La produzione di documentari indipendenti prende il via dall’anno 2000: le nuove telecamere DVD, economiche e semplici da usare, fanno sì che più e più gente si metta a registrare ciò che li circonda, del loro interno, di una identità alla piena ricerca di sé. In questo modo il principio etico-estetico del xianchang si aggiunge a partire da ora con una coscienza ogni volta più perplessa della demolizione e del trasferimento, di un chaiqian (5) non solo dello spazio e del tempo, non solo dell’edificio o del quartiere, ma dello stesso soggetto, realizzatore, residente o migrante, che deve ri-localizzarsi e ribellarsi contro la demolizione che minaccia la sua stessa identità.
Xianchang e chaiqian sono allora le due facce estetico-esistenziali del documentario cinese, entrambe esprimono una ricerca di identità e articolano un desiderio disperato di permanenza di ciò che si percepisce destinato a perire. Hanno il compito, come altre espressioni artistiche, di rivendicare e fare apparire nella sfera condivisa della vita pubblica, visibile, quello che resiste ad essere dimenticato, quegli attori che, riconfigurando il centro, vivono ai margini. Mostrano che, nonostante le condizioni di partenza, i nodi continuano a crearsi e ad esistere proprio come conseguenza di queste condizioni, che la formazione e lo spazio del “tessuto sociale” si ribella contro la scomparsa inventando nuove forme di solidarietà e sopravvivenza.

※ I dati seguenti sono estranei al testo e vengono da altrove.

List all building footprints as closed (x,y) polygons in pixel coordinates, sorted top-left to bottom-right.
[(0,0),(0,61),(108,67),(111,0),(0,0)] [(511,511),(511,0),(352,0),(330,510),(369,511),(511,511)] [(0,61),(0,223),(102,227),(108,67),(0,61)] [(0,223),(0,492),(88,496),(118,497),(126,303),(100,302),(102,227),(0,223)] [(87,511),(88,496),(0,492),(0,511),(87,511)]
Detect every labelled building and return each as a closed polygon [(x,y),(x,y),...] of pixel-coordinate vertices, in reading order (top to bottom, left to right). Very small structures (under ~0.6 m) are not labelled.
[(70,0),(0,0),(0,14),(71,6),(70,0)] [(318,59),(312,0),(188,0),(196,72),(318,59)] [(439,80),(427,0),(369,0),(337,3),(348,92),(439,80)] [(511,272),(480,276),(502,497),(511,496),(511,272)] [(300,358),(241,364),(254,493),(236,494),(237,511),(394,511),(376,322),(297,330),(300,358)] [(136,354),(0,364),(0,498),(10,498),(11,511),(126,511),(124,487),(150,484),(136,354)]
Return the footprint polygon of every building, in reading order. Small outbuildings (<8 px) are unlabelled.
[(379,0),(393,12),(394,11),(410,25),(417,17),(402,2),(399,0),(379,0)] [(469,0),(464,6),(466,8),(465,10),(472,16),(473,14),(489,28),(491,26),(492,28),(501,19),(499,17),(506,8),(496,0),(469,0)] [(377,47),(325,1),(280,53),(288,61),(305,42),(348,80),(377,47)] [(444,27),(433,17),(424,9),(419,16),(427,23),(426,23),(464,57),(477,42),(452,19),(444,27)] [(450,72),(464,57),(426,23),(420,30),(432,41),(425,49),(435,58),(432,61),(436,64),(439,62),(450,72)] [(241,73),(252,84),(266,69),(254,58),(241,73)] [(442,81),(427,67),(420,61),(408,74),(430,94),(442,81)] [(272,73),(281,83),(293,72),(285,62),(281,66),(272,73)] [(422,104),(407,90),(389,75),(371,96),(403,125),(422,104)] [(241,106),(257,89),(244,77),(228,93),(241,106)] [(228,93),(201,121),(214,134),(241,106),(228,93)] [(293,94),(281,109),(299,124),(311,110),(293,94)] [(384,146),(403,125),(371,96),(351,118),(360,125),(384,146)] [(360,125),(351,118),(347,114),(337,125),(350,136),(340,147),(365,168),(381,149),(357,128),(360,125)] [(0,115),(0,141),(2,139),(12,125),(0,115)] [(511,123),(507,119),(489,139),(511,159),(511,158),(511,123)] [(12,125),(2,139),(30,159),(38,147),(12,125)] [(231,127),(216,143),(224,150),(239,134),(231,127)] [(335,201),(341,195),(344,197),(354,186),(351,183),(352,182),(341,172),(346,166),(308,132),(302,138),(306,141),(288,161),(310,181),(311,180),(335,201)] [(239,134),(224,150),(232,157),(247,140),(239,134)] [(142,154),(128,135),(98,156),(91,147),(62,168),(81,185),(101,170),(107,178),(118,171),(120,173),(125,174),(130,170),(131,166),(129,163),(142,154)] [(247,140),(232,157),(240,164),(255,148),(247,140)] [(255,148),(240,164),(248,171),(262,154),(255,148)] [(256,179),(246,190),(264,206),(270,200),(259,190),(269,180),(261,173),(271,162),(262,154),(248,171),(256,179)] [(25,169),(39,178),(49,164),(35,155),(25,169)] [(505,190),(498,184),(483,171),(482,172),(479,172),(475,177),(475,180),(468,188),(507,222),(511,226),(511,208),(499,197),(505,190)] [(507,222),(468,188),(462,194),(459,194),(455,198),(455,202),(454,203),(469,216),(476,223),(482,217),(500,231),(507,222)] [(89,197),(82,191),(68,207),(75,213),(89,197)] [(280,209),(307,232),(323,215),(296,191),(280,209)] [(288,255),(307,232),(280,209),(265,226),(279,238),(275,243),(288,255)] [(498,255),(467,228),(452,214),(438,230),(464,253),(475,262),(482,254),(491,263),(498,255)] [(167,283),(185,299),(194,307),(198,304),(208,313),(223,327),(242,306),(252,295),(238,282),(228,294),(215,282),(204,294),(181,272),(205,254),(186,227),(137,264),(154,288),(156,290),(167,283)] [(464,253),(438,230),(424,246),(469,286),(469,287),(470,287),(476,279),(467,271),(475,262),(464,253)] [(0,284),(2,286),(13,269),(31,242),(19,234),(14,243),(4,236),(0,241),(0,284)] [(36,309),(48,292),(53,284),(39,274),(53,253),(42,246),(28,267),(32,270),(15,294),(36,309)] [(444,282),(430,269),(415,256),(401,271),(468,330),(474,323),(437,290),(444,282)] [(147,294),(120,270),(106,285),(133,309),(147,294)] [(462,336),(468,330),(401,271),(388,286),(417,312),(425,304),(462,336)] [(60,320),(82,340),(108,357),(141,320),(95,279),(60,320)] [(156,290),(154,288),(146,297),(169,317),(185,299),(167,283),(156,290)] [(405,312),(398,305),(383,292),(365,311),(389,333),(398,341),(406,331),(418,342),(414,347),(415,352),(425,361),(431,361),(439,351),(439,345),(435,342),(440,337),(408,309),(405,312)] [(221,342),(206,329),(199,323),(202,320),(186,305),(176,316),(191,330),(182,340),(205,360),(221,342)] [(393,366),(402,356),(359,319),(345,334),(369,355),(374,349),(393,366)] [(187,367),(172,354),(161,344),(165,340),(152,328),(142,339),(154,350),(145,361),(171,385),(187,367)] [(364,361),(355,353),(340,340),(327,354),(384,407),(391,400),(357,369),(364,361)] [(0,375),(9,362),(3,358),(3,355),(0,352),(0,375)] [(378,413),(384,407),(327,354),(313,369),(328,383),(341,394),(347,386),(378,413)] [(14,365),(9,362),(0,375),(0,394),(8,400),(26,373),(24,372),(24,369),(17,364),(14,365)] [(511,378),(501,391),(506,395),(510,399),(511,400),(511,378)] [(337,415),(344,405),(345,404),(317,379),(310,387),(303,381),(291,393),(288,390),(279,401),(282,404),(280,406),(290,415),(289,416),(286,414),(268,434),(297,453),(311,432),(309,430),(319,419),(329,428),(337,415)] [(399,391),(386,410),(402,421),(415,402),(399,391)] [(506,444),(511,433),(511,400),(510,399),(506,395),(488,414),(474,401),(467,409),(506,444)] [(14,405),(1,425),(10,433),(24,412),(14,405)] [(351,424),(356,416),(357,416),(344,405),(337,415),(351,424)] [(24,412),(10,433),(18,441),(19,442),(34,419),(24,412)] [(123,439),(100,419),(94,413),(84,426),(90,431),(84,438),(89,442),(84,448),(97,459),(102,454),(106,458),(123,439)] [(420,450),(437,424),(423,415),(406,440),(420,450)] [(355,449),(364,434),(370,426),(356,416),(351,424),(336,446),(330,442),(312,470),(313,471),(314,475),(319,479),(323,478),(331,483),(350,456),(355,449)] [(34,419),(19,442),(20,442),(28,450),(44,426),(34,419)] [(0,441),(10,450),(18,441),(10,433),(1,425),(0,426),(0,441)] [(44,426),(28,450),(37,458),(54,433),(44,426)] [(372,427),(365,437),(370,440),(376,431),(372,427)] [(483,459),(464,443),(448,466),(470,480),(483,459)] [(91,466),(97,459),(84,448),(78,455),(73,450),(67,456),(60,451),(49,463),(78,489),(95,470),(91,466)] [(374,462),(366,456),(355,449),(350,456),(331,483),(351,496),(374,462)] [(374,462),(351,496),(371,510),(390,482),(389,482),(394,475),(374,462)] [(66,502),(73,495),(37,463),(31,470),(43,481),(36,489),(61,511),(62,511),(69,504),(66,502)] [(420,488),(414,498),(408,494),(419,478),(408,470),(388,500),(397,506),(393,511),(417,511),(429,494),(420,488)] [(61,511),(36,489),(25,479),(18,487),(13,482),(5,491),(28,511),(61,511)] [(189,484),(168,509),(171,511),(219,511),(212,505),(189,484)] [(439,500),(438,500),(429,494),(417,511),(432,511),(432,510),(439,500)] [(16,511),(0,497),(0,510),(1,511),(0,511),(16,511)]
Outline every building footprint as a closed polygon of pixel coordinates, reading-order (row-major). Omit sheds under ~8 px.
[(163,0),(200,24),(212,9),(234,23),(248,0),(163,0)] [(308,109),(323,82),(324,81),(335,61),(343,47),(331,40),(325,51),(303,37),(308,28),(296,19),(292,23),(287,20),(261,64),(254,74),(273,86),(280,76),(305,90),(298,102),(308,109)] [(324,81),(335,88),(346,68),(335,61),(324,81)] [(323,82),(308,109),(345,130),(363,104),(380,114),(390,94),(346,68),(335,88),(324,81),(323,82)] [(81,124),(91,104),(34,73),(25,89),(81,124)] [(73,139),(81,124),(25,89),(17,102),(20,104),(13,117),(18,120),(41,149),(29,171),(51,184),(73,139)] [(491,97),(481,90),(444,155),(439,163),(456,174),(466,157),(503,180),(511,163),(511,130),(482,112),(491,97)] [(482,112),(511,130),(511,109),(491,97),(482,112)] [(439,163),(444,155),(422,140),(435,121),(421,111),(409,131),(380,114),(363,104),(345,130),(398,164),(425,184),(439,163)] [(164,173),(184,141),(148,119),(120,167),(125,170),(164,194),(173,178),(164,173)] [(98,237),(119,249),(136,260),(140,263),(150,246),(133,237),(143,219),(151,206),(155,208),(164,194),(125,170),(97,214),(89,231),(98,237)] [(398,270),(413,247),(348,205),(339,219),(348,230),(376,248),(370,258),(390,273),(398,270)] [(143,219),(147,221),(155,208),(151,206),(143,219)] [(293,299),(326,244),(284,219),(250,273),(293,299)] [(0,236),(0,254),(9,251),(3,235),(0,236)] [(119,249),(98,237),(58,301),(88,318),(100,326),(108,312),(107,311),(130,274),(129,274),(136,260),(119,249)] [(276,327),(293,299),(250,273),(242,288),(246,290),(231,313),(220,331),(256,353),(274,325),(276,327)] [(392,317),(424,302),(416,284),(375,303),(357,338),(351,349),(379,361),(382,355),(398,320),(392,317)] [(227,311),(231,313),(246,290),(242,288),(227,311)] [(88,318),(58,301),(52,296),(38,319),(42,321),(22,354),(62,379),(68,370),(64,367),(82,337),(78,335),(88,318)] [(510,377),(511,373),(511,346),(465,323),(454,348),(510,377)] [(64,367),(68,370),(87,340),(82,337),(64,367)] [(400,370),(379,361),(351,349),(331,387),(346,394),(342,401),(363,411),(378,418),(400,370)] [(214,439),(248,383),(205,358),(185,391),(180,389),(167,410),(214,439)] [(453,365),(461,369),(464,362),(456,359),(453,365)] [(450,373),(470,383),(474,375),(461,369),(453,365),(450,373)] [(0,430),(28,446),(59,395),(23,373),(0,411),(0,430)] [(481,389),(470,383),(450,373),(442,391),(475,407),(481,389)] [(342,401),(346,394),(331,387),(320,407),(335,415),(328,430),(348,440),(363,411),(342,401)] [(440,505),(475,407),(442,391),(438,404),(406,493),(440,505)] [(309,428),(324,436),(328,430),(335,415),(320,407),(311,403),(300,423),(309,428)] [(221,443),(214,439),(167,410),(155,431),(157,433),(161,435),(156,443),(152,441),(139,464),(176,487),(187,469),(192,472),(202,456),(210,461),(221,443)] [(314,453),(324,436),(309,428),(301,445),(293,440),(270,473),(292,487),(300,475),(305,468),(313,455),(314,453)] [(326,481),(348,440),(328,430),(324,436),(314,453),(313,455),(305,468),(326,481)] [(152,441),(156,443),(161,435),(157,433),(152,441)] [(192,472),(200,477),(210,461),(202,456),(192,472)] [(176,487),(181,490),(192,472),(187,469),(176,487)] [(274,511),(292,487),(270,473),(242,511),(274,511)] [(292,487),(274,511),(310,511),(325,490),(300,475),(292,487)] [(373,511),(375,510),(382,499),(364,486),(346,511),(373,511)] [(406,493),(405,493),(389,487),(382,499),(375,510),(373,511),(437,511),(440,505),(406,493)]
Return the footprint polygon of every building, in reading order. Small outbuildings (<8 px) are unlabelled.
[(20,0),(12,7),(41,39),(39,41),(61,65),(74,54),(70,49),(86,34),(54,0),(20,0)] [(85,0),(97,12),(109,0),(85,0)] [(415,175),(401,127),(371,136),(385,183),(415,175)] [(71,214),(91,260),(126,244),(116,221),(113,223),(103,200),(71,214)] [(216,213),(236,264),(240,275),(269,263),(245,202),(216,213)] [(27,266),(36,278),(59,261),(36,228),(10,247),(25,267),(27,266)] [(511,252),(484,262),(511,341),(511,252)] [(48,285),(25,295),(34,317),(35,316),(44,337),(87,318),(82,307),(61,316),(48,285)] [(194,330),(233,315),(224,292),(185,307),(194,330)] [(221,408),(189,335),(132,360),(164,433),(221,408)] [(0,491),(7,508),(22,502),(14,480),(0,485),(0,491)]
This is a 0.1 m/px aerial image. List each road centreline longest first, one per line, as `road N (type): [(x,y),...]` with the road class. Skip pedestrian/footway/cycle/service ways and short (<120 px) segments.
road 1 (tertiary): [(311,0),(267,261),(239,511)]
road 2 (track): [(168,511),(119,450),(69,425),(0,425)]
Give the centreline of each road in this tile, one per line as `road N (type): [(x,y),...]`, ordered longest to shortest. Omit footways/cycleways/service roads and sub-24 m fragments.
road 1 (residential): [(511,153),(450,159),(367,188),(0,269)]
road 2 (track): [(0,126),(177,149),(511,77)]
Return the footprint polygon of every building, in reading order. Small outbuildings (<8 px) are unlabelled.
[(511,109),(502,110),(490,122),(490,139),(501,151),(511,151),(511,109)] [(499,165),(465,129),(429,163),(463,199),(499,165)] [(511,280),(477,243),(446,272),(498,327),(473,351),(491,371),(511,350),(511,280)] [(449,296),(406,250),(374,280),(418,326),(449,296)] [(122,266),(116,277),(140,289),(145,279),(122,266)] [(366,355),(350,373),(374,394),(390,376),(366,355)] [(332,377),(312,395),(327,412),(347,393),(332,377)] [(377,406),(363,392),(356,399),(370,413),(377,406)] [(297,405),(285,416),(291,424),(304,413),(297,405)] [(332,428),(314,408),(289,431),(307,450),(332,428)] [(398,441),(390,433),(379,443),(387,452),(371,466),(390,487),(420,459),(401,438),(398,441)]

In Vagabondando a Pechino [流浪北京:最后的梦想者 ], Zhang Xiaping, una dei cinque artisti/vagabondi la cui quotidianità registra il documentario, ha un collasso nervoso di fronte alla telecamera, chiedendosi “Che merda sono io? Che merda sono io?”. In Mi sono laureato! [我毕业了]uno studente scoppia a piangere quando gli si chiede del suo immediato futuro. In Anziani [老头] la telecamera riprende l’accesa discussione all’interno di un vecchio matrimonio e lei piange perché si sente intrappolata nella città. Ritorno al Ponte della fenice [回到凤凰桥 ] mostra l’intima conversazione tra ragazze di campagna e i loro amori persi nei tuguri in affitto delle periferie pechinesi. Tutte queste scene, molte delle quali raggruppate in piani soggettivi, sono xianchang. In Via Meishi [煤市街] si registra la resistenza alla voragine olimpica mentre sparisce ciò che questa divora. Demolizione e trasferimento [钉子户] registra le ultime “case inchiodate”6 di un quartiere che già non esiste più. Sanyuanli [三元里 ] e Fluttuante [漂]sperimentano con l’immagine un’estetica del processo che ha dimenticato il suo inizio e fine. Questi documentari parlano di una empatia tra i soggetti, di una urgenza condivisa. E mostrano, tutti, un paesaggio denso di emozione di una città piena di rovina e trasformazione, un chaiqian umano in atto.
Note:
1- China Central Television, n.d.t.
2- 现场 letteralmente “in atto”, termine usato anche per indicare concerti e performance dal vivo, n.d.t.
3- WU WENGUANG (ed.), Xianchang (Document), Tianjin Shehui Kexueyuan Chubanshe, Tianjin: 2000, pp.274
4- ZHANG ZHEN, “Building on the Ruins: The Exploration of New Urban Cinema of the 1990´s”, en WU HUNG et al (eds.), The First Guanzhou Triennial: Reinterpretation: A Decade of Experimental Chinese Art (1990-2000), Guanzhou/ Chicago: Art Media Resources, 2002, pp. 113
5- Chaiqian (拆迁) è il termine che appare sui muri, sopratutto sui muri di edifici antichi e poveri, che saranno a breve demoliti. Negli ultimi tempi ho osservato la proliferazione di questo simbolo in quadri, foto, magliette, tazze e altri oggetti. Sembra che si stia trasformando in un simbolo commercializzato della postmodernità disincantata urbana.
6- Ovvero le 钉子户 dingzihu, le abitazioni di chi si oppone a demolizioni e sgomberi, case circondate da macerie, simbolo della resistenza contro i piani di urbanizzazione dall’alto, n.d.t.